__Section de texte__:
◆ ◆ ◆ ◆
C’est un festival qui démarre à Paris et qui, une fois n’est pas coutume, ne s’y cantonne pas. « Viva Mexico » se poursuit jusqu’à la fin de l’année un peu partout en France. L’occasion, notamment, de découvrir quatre pépites documentaires mexicaines. La présentation est signée Fanny Belvisi.
Du 5 au 11 septembre se tient au cinéma Luminor Hôtel de Ville la 4ème édition de « Viva Mexico ». Lancé en 2010, ce festival promeut la vitalité de la création cinématographique mexicaine et gagne chaque année en ampleur, en offrant notamment une programmation toujours plus ambitieuse et diversifiée. Pour l’édition 2016, « Viva Mexico » permettra au public de découvrir 6 fictions, 4 documentaires et un film en stop motion. Par ailleurs, le festival quittera la capitale pour se promener dans sept autres villes de l’hexagone (Avignon, Bordeaux, Condé-sur-Noireau, Dijon, Lille, Lille-Jourdain, Neuilly-Plaisance) et ce, du mois d’octobre au mois de décembre.
Il faut dire que le cinéma contemporain mexicain gagne à être connu. Le festival a choisi de mettre en lumière quatre œuvres documentaires que le public pourra découvrir durant toute la durée de l’événement : Plaza de la Soledad de Maya Goded, Tempesdad de Tatiana Huezo, Résurrection d’Eugenio Polgovsky etSomos lengua de Kyzza Terrazas. Quatre œuvres délicates, sensibles, comme autant d’irisations d’une même réalité, qui offriront aux spectateurs un point de vue privilégié sur différentes facettes d’une société mouvante et donc pas toujours simple à appréhender. Car les histoires dont il est question dans ces quatre films parlent en creux d’un Mexique froid, dur et violent, où trouver sa place est un combat quotidien. D’un Mexique prêt à sacrifier ses hommes et ses paysages au profit d’une société à l’industrie aussi galopante que sa corruption.
Bien qu’abordant deux sujets très différents, les films Résurrection d’Eugenio Polgovsky et Tempesdad de Tatiana Huezo débutent pourtant presque de la même manière. Des maisons abandonnées, des murs fissurés, des rues esseulées : paysages d’une désolation crasse qui trahissent le mal-être et l’angoisse dans lesquels baignent le pays. Dans Résurrection, cette sensation est d’ailleurs poussée à son paroxysme puisque tout au long de son film, le réalisateur ne cesse de mettre en parallèle ces images avec des archives, présentant les mêmes lieux des années auparavant ; c’est-à-dire avant qu’une zone industrielle ne vienne les saccager, et les anéantir. Eugenio Polgovsky continue ainsi d’explorer une thématique qui lui est chère, celle du monde rural mexicain, qui se trouve ici non seulement spolié par la modernité, mais décimé à petit feu. Résurrection explore ainsi la fin d’un monde, paradis perdu à jamais, et qu’il est justement impossible de faire renaître.
◆ ◆ ◆ ◆
__Matériel d'étude__:

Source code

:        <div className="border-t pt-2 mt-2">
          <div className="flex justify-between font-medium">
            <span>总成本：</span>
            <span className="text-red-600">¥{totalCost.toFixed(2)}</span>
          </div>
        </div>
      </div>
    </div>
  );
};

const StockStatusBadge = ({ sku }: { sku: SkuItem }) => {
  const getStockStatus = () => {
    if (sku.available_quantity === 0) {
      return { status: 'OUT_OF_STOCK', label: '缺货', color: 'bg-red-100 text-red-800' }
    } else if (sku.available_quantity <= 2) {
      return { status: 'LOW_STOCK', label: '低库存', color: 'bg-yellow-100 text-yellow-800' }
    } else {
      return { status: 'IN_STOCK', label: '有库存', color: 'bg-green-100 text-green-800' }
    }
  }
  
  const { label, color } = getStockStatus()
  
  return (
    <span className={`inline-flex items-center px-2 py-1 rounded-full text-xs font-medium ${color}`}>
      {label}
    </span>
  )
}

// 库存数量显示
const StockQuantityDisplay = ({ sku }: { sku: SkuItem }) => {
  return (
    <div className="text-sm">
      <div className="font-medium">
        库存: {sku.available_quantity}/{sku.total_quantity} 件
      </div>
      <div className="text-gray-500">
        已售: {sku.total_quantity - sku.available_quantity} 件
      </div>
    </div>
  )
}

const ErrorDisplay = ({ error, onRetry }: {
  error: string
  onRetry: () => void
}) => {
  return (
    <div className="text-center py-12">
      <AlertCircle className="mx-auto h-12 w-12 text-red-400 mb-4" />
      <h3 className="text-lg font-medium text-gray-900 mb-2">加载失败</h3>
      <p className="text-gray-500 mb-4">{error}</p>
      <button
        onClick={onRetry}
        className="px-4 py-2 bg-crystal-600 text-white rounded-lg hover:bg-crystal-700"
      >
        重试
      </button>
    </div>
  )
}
◆ ◆ ◆ ◆
Poursuivez le texte sur le festival « Viva Mexico » à partir de sa dernière phrase. Les lignes n'interviennent en rien dans ce travail.

Quant aux bâtiments désaffectés que filme la réalisatrice Tatiana Huezo, ils disent la dureté de l’univers carcéral, le ravage provoqué par la douleur de la disparition. Le film entremêle en effet deux discours de femmes. Le premier fait le récit d’une arrestation et d’un enfermement injuste dans une prison au nord du Mexique. Elle a été arrachée à son petit garçon, et l’histoire débute au moment où cette femme est finalement libérée, entamant alors son long retour vers sa maison. Le deuxième récit est celui d’une mère dont la fille a été enlevée depuis dix ans et qui vit dans la l’attente, dans l’espérance de la retrouver, peut-être, enfin, un jour. Croisement symétrique des points de vue donc, avec deux mères dans les deux cas, mais l’une est « l’enlevée » et l’autre la spectatrice de l’enlèvement. Toutes les deux victimes impuissantes d’un système politique kafkaïen, cruel et corrompu. Ce chœur féminin à deux voix fait ainsi entendre une même réalité, baignée de douleur et de solitude.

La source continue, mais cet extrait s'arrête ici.